▶ _所给文字_
Raft算法之Leader选举

一、Leader选举概述

Raft 使用心跳（heartbeat）触发Leader选举。当服务器启动时，初始化为Follower。Leader向所有Followers周期性发送heartbeat。如果Follower在选举超时时间内没有收到Leader的heartbeat，就会等待一段随机的时间后发起一次Leader选举。

Follower将其当前term加一然后转换为Candidate。它首先给自己投票并且给集群中的其他服务器发送 RequestVote RPC 。结果有以下三种情况：

1、赢得了多数的选票，成功选举为Leader；

2、收到了Leader的消息，表示有其它服务器已经抢先当选了Leader；

3、没有服务器赢得多数的选票，Leader选举失败，等待选举时间超时后发起下一次选举。

在这里插入图片描述

选举出Leader后，Leader通过定期向所有Followers发送心跳信息维持其统治。若Follower一段时间未收到Leader的心跳则认为Leader可能已经挂了，会再次发起Leader选举过程。

二、ETCD中raft模块的Leader选举

大多数Raft算法的实现都有一个庞大的设计，包括存储处理，消息序列化，以及网络传输。etcd中的raft遵循最小设计哲学，仅仅实现Raft算法的核心。

首先看raft模块里面启动节点的入口代码：

// raft/node.go 文件
// StartNode returns a new Node given configuration and a list of raft peers.
// It appends a ConfChangeAddNode entry for each given peer to the initial log.
//
// Peers must not be zero length; call RestartNode in that case.
func StartNode(c *Config, peers []Peer) Node {
	if len(peers) == 0 {
		panic("no peers given; use RestartNode instead")
	}
	rn, err := NewRawNode(c) // ref-1 创建初始的节点（Node）
	if err != nil {
		panic(err)

▶ _数据摘录_
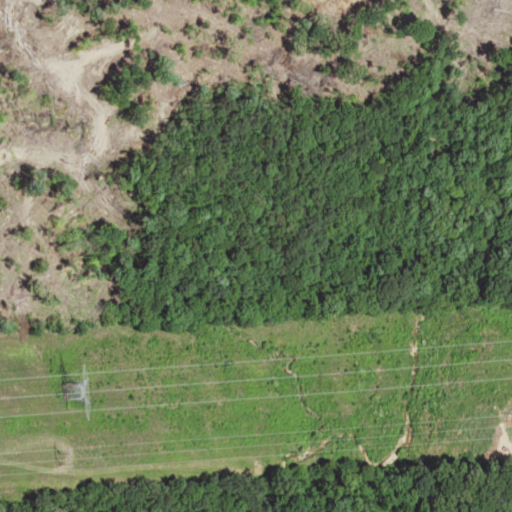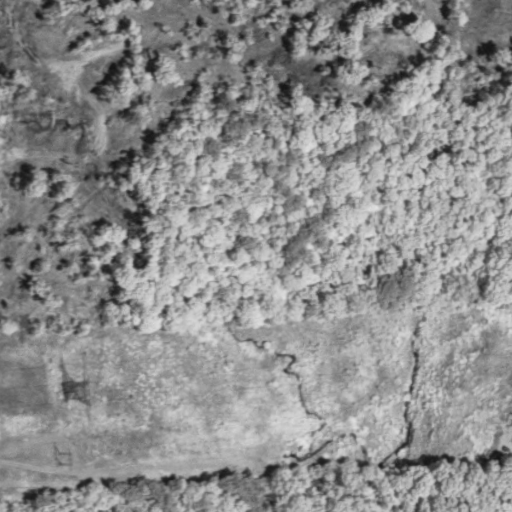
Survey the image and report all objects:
power tower: (85, 390)
power tower: (53, 456)
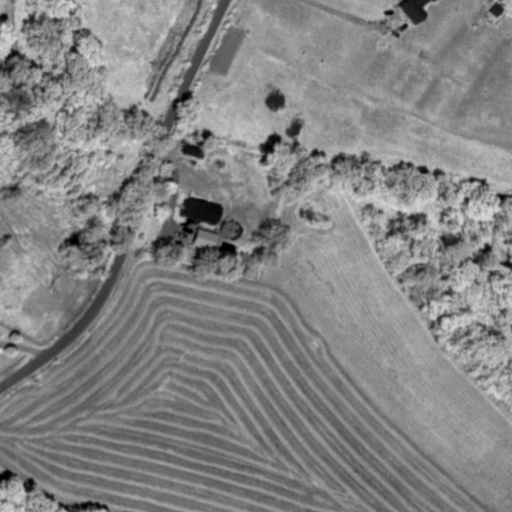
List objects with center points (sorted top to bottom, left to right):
building: (411, 10)
road: (339, 12)
building: (199, 212)
road: (138, 213)
road: (22, 349)
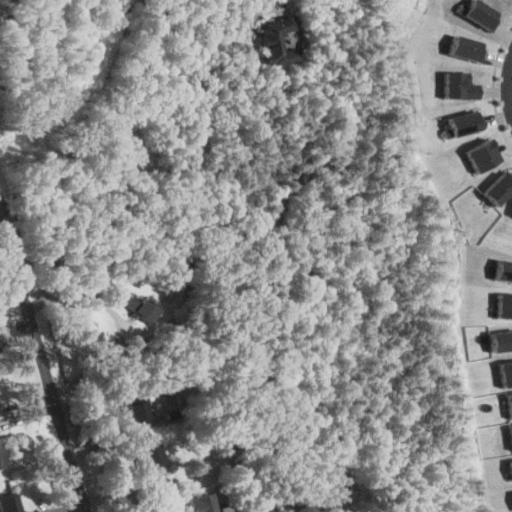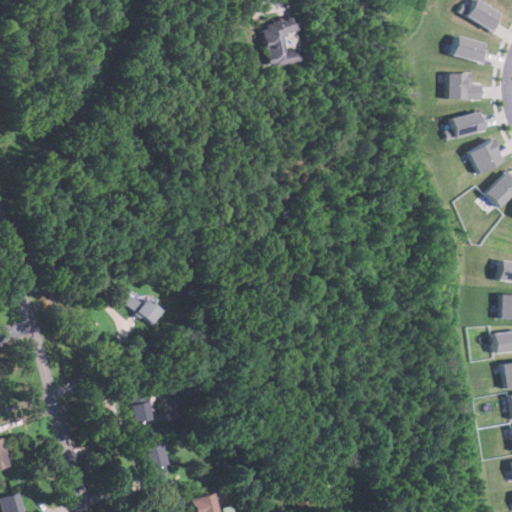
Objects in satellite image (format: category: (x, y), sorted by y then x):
building: (474, 13)
building: (475, 14)
building: (275, 40)
building: (276, 42)
building: (462, 48)
building: (463, 48)
building: (455, 85)
building: (456, 86)
road: (505, 86)
building: (460, 123)
building: (461, 123)
building: (479, 154)
building: (480, 155)
road: (176, 163)
building: (498, 186)
building: (498, 187)
building: (501, 270)
building: (501, 270)
building: (138, 304)
building: (502, 305)
building: (502, 305)
building: (136, 306)
building: (498, 339)
building: (499, 340)
road: (93, 362)
road: (43, 365)
building: (503, 372)
building: (504, 373)
building: (507, 403)
building: (507, 404)
building: (136, 411)
building: (137, 411)
building: (509, 435)
building: (509, 435)
building: (1, 451)
building: (2, 455)
building: (152, 464)
building: (152, 466)
building: (509, 467)
building: (510, 468)
building: (10, 502)
building: (9, 503)
building: (200, 503)
building: (201, 503)
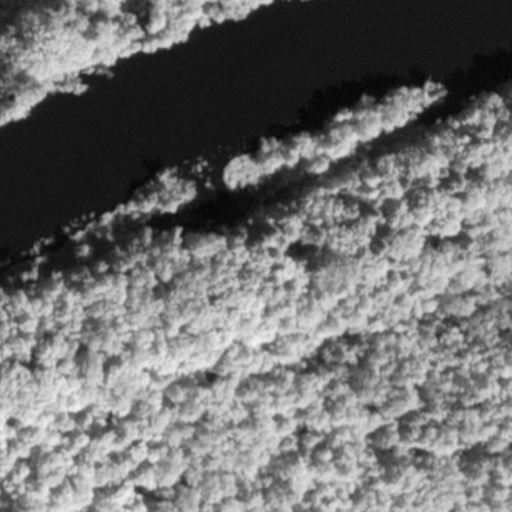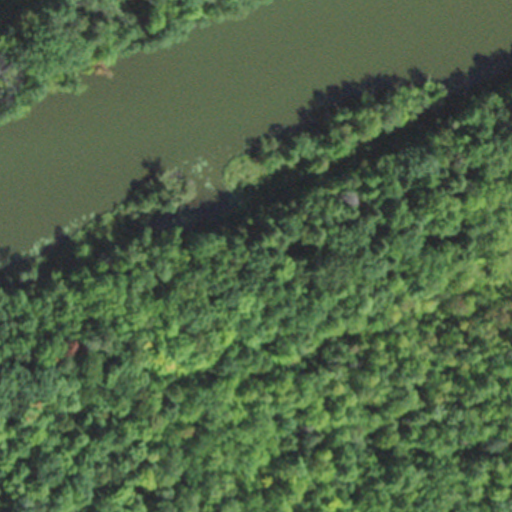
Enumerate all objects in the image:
river: (205, 78)
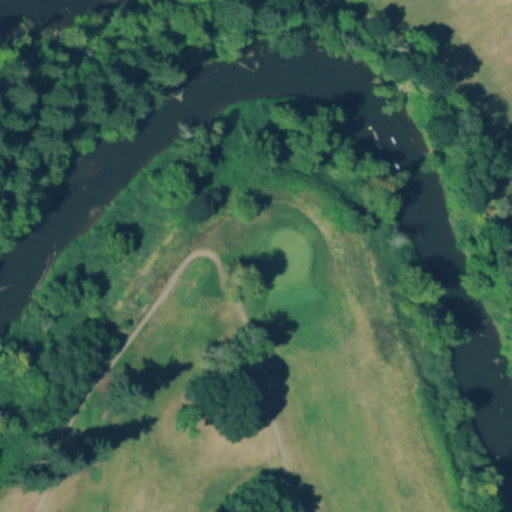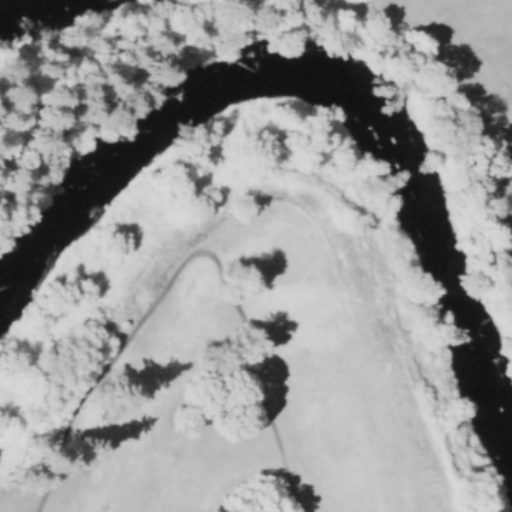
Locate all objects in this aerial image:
river: (302, 76)
road: (188, 254)
park: (283, 255)
park: (237, 379)
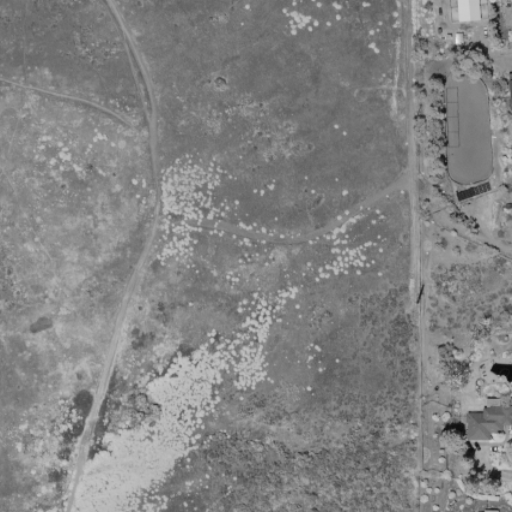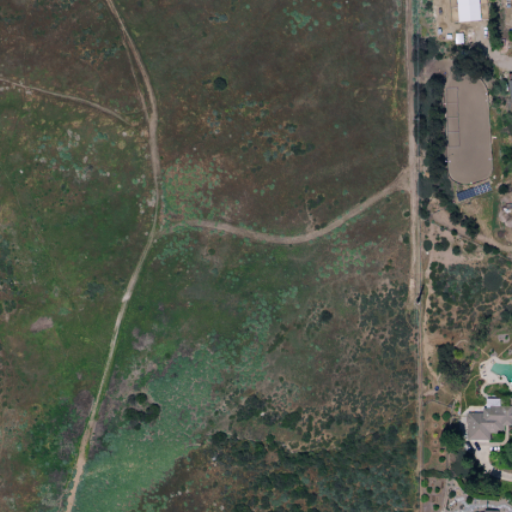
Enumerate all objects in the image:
building: (509, 93)
road: (76, 101)
power tower: (415, 126)
road: (142, 255)
power tower: (420, 301)
building: (487, 418)
road: (494, 472)
building: (487, 511)
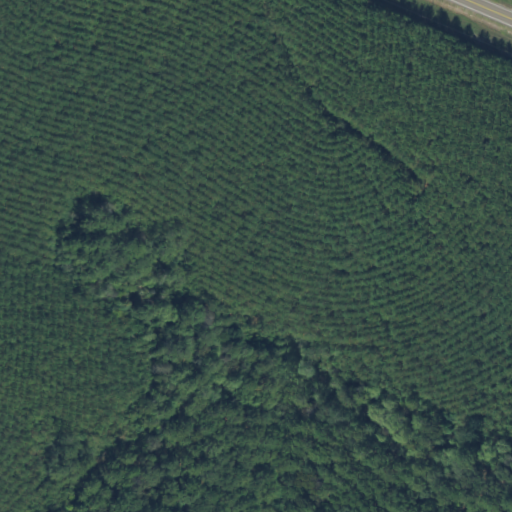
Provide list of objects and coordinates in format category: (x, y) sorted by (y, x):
road: (487, 10)
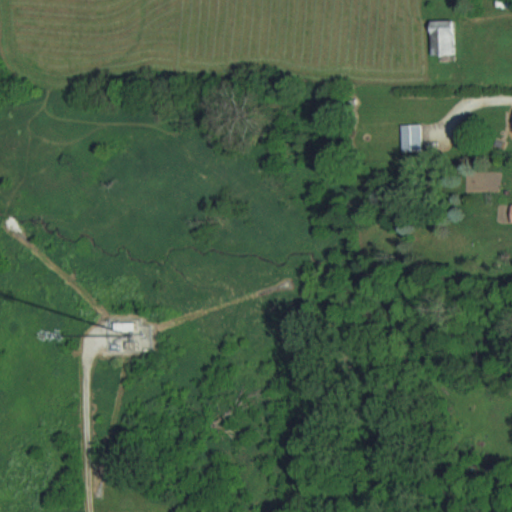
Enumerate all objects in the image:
building: (446, 36)
building: (415, 136)
road: (85, 428)
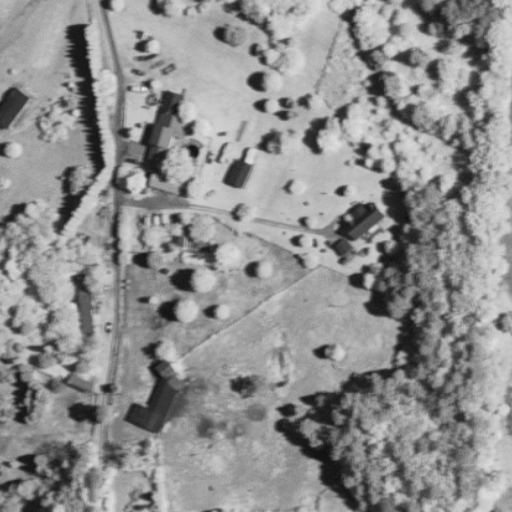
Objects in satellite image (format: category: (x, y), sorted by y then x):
road: (16, 24)
building: (15, 107)
building: (172, 127)
building: (244, 173)
building: (170, 182)
road: (225, 211)
building: (368, 219)
building: (346, 247)
road: (119, 256)
building: (84, 306)
building: (162, 398)
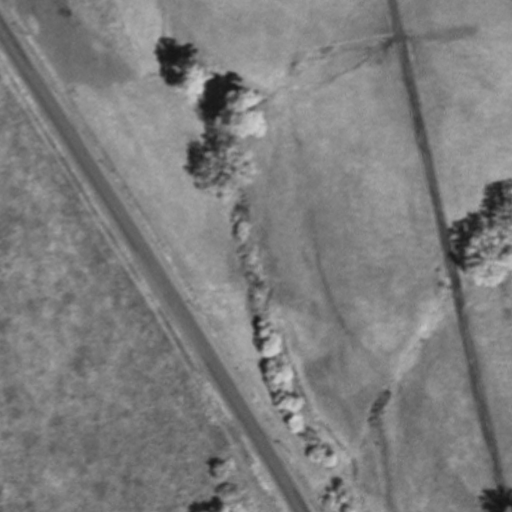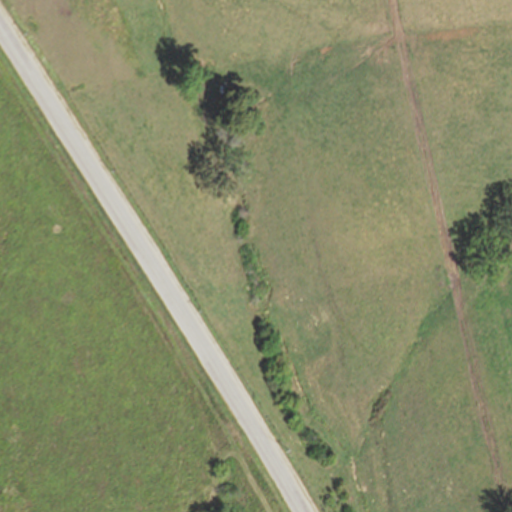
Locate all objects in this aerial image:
road: (154, 265)
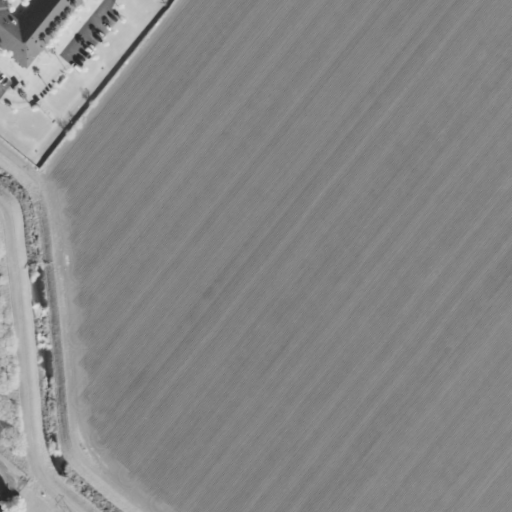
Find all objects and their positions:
building: (30, 26)
road: (9, 483)
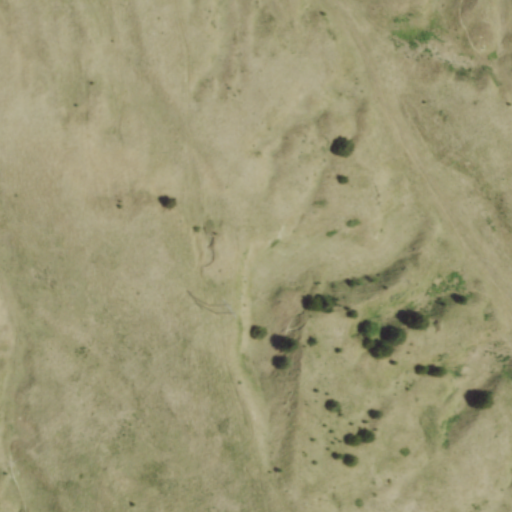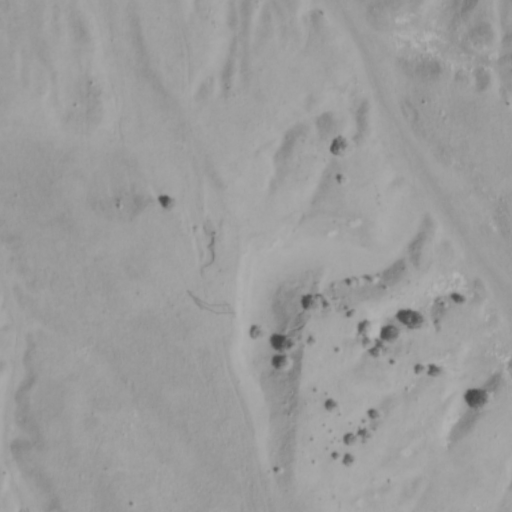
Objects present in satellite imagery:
power tower: (209, 310)
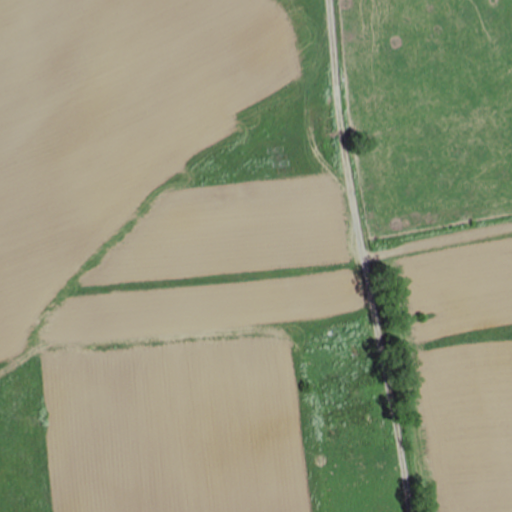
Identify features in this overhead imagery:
road: (406, 256)
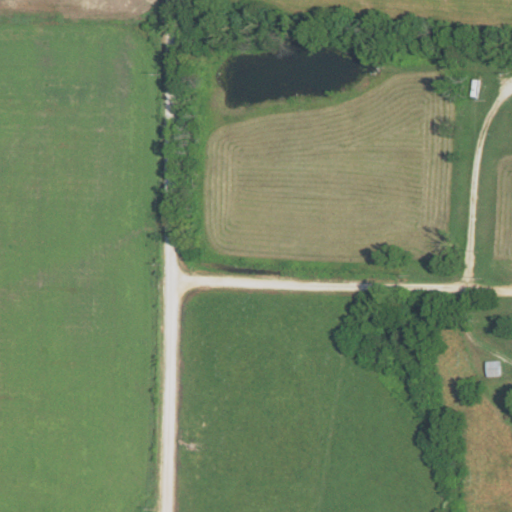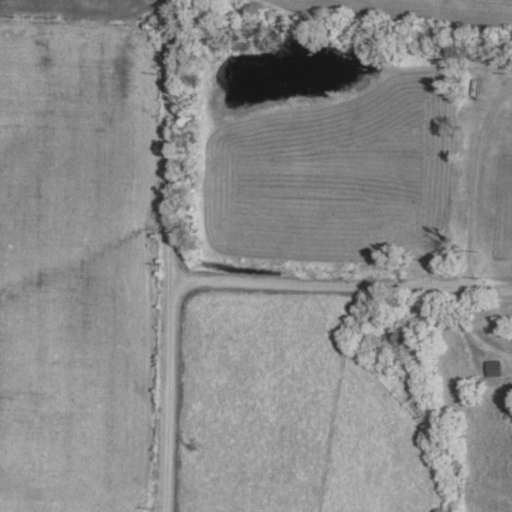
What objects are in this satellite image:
road: (467, 175)
road: (173, 256)
road: (342, 280)
road: (469, 331)
building: (493, 367)
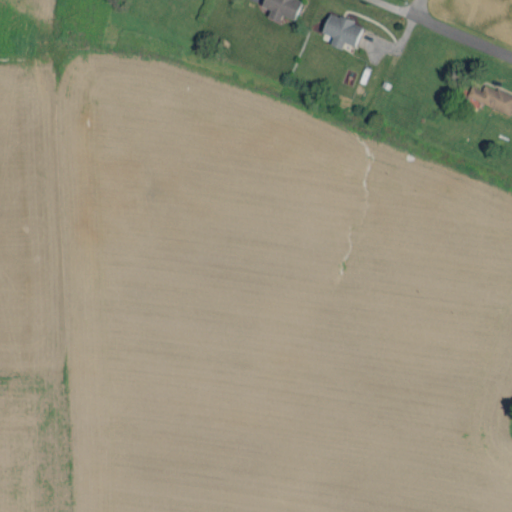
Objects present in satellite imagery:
building: (275, 6)
road: (418, 8)
building: (335, 26)
road: (444, 28)
building: (488, 94)
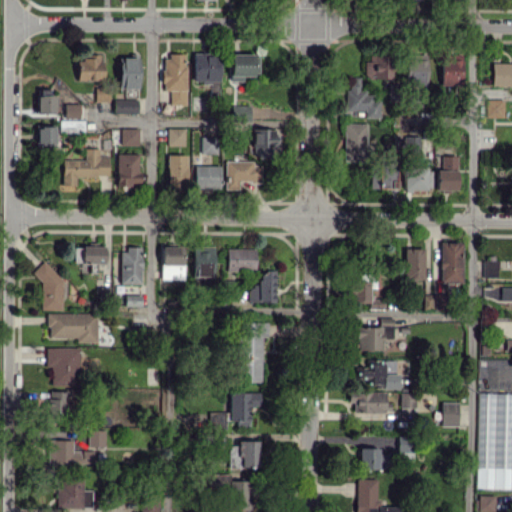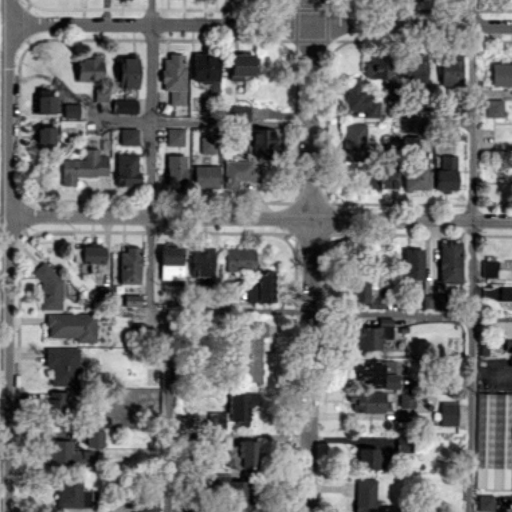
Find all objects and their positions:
road: (7, 12)
road: (259, 24)
building: (241, 65)
building: (205, 66)
building: (372, 66)
building: (385, 66)
building: (88, 67)
building: (414, 68)
building: (449, 68)
building: (127, 72)
building: (500, 72)
building: (174, 76)
building: (100, 93)
building: (359, 99)
building: (43, 100)
building: (124, 105)
building: (493, 107)
building: (71, 110)
building: (240, 111)
road: (8, 119)
road: (230, 121)
building: (70, 125)
building: (128, 135)
building: (44, 136)
building: (174, 136)
building: (261, 141)
building: (354, 141)
building: (207, 144)
building: (83, 166)
building: (126, 169)
building: (175, 169)
building: (445, 172)
building: (240, 173)
building: (380, 174)
building: (205, 175)
building: (414, 177)
road: (260, 216)
building: (87, 256)
road: (310, 256)
road: (470, 256)
road: (148, 258)
building: (239, 258)
building: (239, 259)
building: (201, 260)
building: (450, 261)
building: (170, 262)
building: (412, 263)
building: (129, 265)
building: (489, 268)
building: (261, 287)
building: (48, 288)
building: (502, 291)
building: (365, 292)
building: (131, 299)
building: (431, 301)
road: (312, 315)
building: (71, 325)
building: (252, 328)
building: (373, 334)
building: (367, 338)
building: (251, 349)
building: (248, 357)
road: (7, 363)
building: (61, 366)
road: (501, 368)
building: (381, 373)
building: (406, 399)
building: (367, 400)
building: (53, 404)
building: (233, 409)
building: (447, 413)
building: (94, 437)
building: (492, 439)
building: (65, 454)
building: (242, 454)
building: (371, 458)
building: (71, 492)
building: (239, 494)
building: (368, 497)
building: (484, 502)
building: (148, 503)
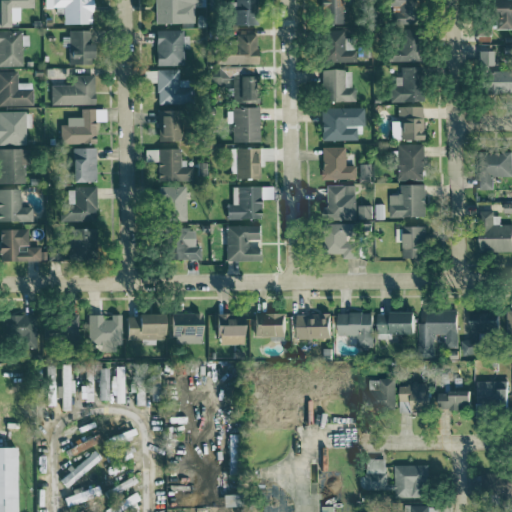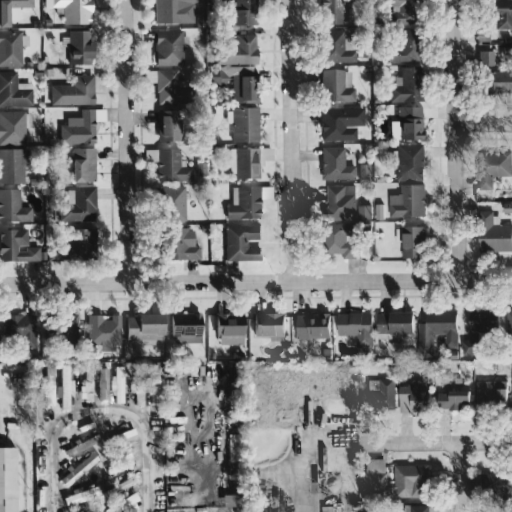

▶ _任务内容_
根据讲 Raft 选举的那段文字，列出 Candidate 发起选举后可能出现的所有结果。 这些行取自另一个来源。

▶ _练习结果_
1. 赢得多数选票，成功当选 Leader。
2. 收到 Leader 的消息，说明其他服务器已经抢先当选 Leader。
3. 没有服务器赢得多数选票，选举失败，等选举时间超时后再发起下一次选举。